As reported by Daily NK, the International Coalition to Stop Crimes against Humanity in North Korea (ICNK) today launched a new effort to bring pressure upon the authorities in Pyongyang to halt the perpetration of extreme human rights abuses against the North Korean people.

At a news conference in Seoul this morning featuring Jared Genser of Perseus Strategies, Ben Rodgers of Christian Solidarity Worldwide and the international affairs head of Open Radio for North Korea, Kwon Eun Kyoung, ICNK announced that it has submitted a petition to the UN urging it to step up its work on North Korea, notably via the use of its ‘Special Procedures’ mechanism.

In a statement, the organization explained why it has taken the step, noting that “for too long North Korea has not only denied any wrongdoing, it has also continued to ignore and repeatedly reject recommendations by the international community to take action.”

In a second step this afternoon, the 40-member strong ICNK also held an international conference focusing on the challenges of pushing the North Korea issue at the UN, featuring presentations by, among others, Genser, Kang Cheol Hwan, the defector president of North Korea Strategy Center, David Knaute of the International Federation for Human Rights and Jack Rendler, the North Korea country specialist for Amnesty International, alongside an emotional video message for his father by a second defector with experience of the harsh life inside a North Korean prison camp, Shin Dong Hyuk.

Speaking with Daily NK during the event, Jared Genser explained the reason for the new moves by the coalition, saying, “There has been lots of reporting but not much action.
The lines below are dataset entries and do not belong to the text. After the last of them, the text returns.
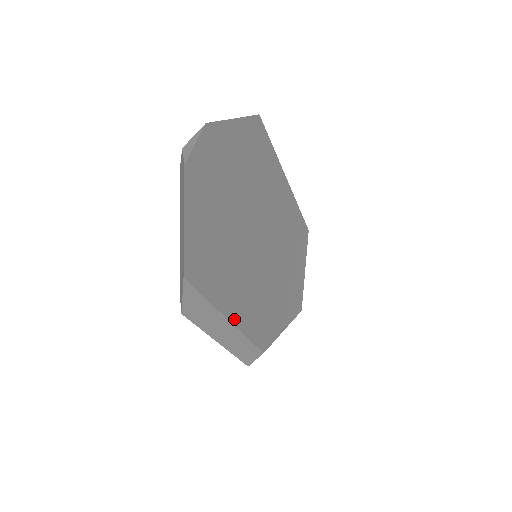
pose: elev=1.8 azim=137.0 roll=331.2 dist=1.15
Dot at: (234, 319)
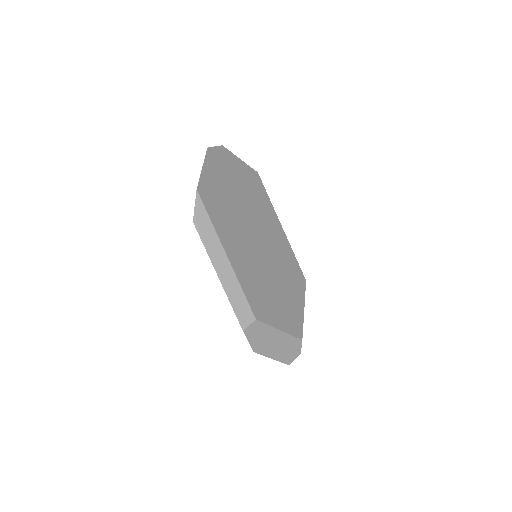
Dot at: (229, 256)
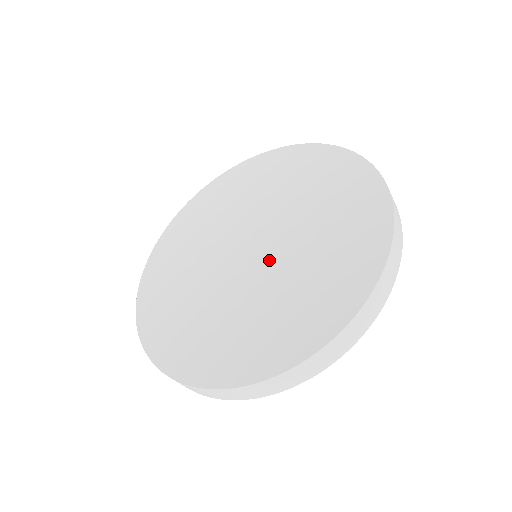
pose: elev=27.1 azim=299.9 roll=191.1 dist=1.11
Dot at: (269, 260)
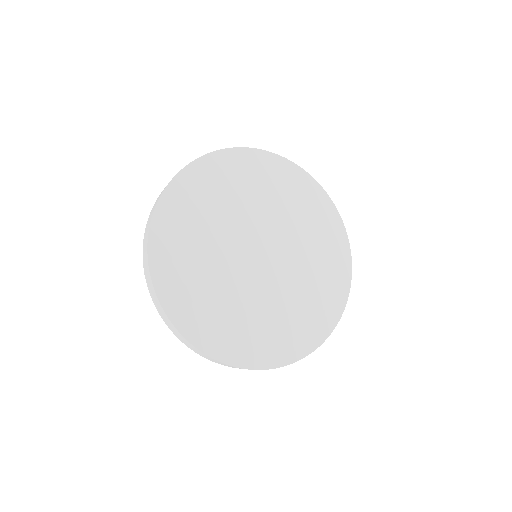
Dot at: (272, 274)
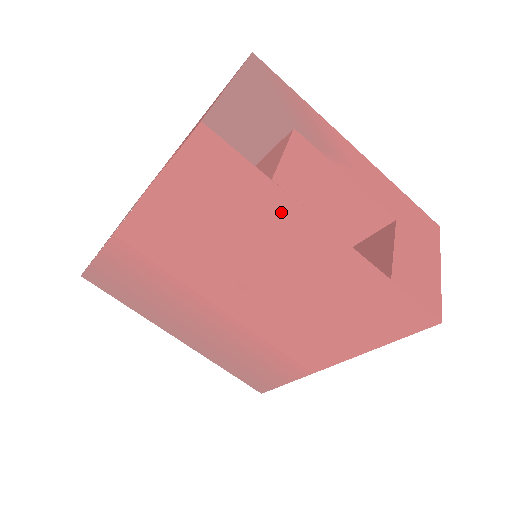
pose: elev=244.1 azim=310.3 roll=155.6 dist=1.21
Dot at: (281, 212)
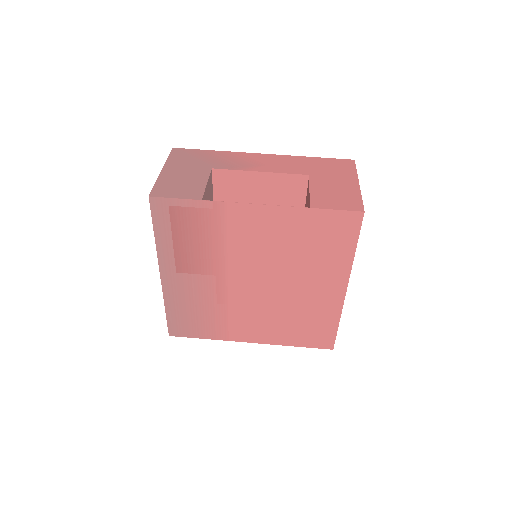
Dot at: (339, 267)
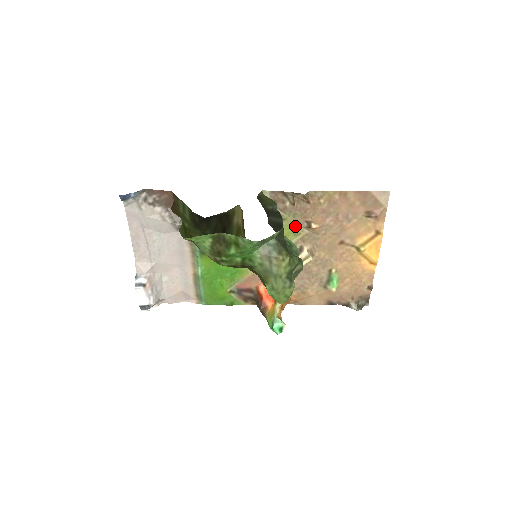
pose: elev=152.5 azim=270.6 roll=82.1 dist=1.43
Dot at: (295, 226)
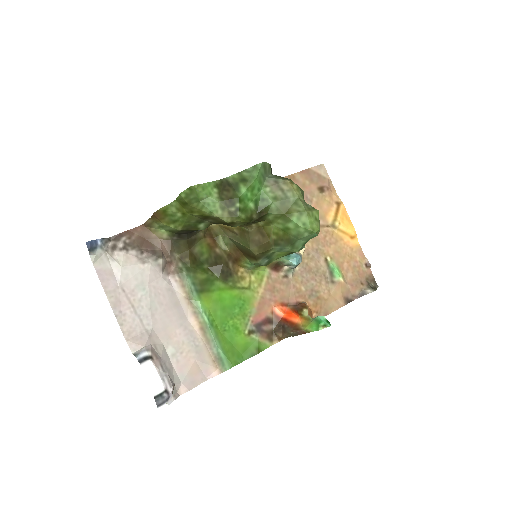
Dot at: occluded
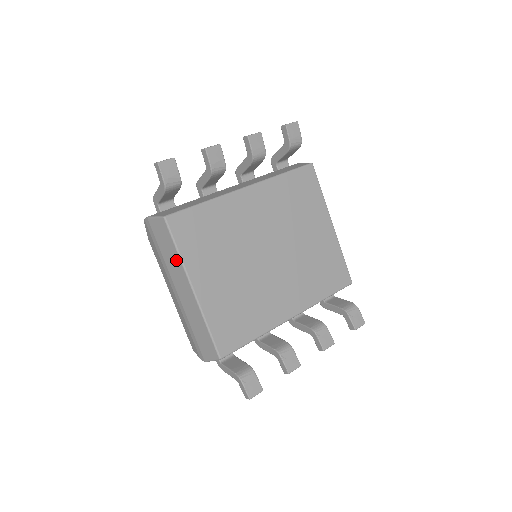
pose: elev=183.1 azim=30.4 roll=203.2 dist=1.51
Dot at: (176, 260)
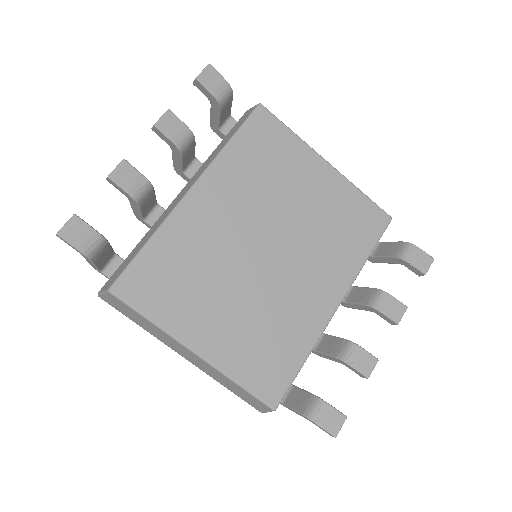
Dot at: (155, 329)
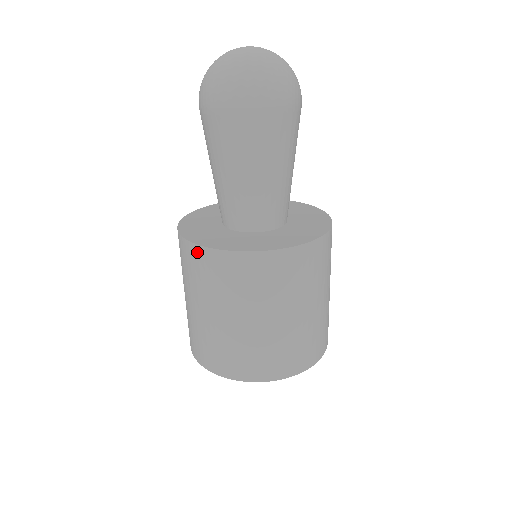
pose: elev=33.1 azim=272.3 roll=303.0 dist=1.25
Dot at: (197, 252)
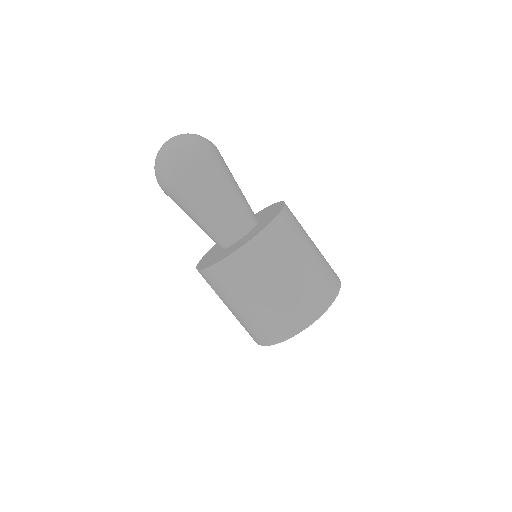
Dot at: occluded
My hope is that this petition that we filed today will provide a galvanizing opportunity to utilize all the human rights mechanisms that are part of the UN system for the first time to address the gulag system, which is probably the most severe set of violations in North Korea.”

“There is a precedent for doing this; it was done once before in the case of Guantanamo Bay in Cuba,” he added. “And what happened with Guantanamo was a 50-page report with 200 pages of footnotes and several dozen recommendations; we want to get the UN human rights machinery on record with conclusions of fact and conclusions of law as specific recommendations for North Korea.”

“Once that’s all in the system and on record it is going to be much harder for governments within the UN to fail to do anything to address the impunity with which the government of North Korea responds,” he concluded, adding that while the UN isn’t doing enough, “We’re going to give them an opportunity to do more.”